OP your 2 year old is so happy with their life. I promise you. Soon they’ll be old enough to tell you.

Ps I’m aware this story sounds made up but I promise it’s not! He said those EXACT words right when I needed to hear them.

BerkshireRaces · 23/06/2025 09:35

Enko · 23/06/2025 08:31

Honestly it sounds like you are doing a great job.

You care about what he eats
You care about his feelings
You care about his experiences

I found my own childhood came back with a vengence when I became a parent. Like you mine was rocky. I had some councelling to support me thorough the emotions it was stirring up.

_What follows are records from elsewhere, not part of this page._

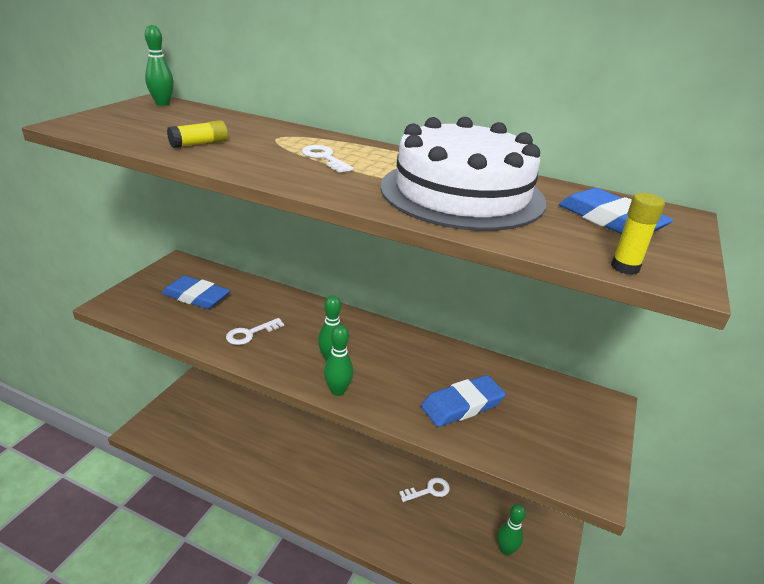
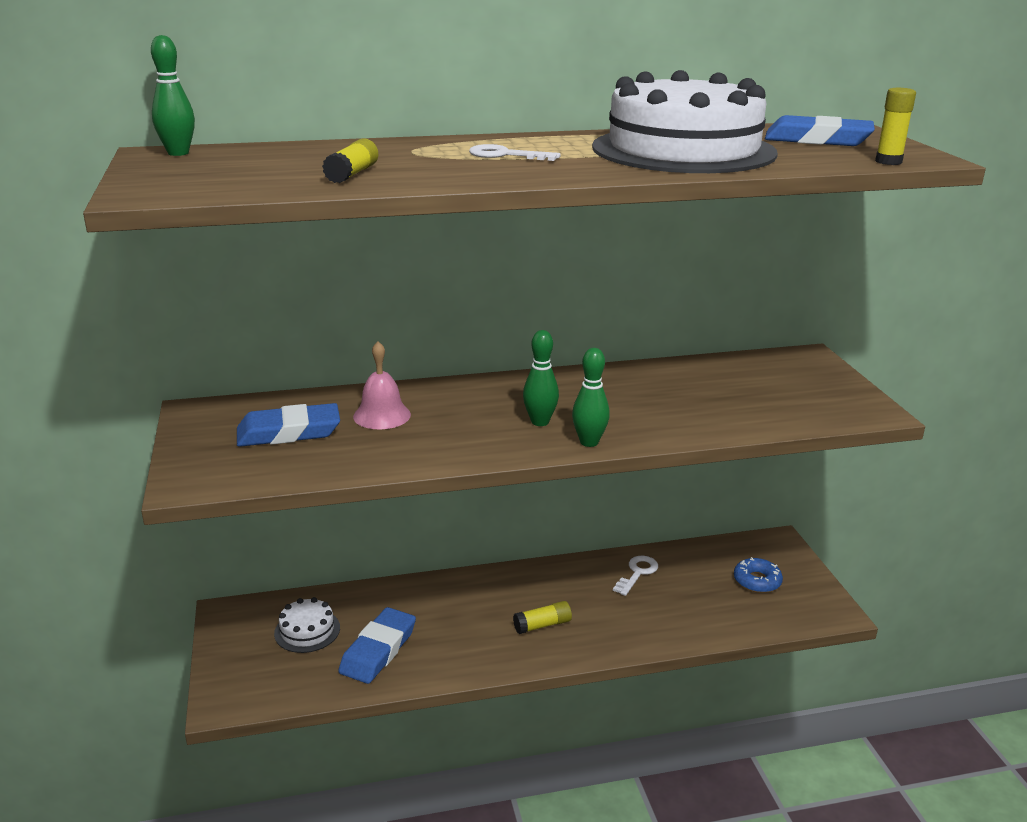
camera: 35 degrees left, 5 degrees down
white key [226,318,284,345] -> none
blue eraser [421,375,506,427] -> blue eraser moved to [338,607,416,684]
green bowling pin [497,504,526,556] -> blue donut [734,557,783,593]
none -> white cake [274,597,340,653]
none -> pink bell [353,341,411,429]
none -> yellow glue stick [513,601,572,634]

I heard a speaker many years ago who said that to being up rounded adults as parents we only have to get it right 49% of the time. It stuck with me as thats not even half..

Edited

Me too. When they started school it hit me massively… all those feelings I’d moved on from came back with a vengeance.

One thing that helped me was ready that what children need is resilience. To build resilience, they just need one person who’s face lights up with the child walks in the room because their day/life is better because this wonderful child exists. Loving them just the way they are, letting them be the best version of themselves and loving the worst version of themselves just as much.

I also struggled with not being overly emotionally involved as they got into teens years and needed their mother to back off. But that was also fine - as they had the confidence and skills to tell me to butt out!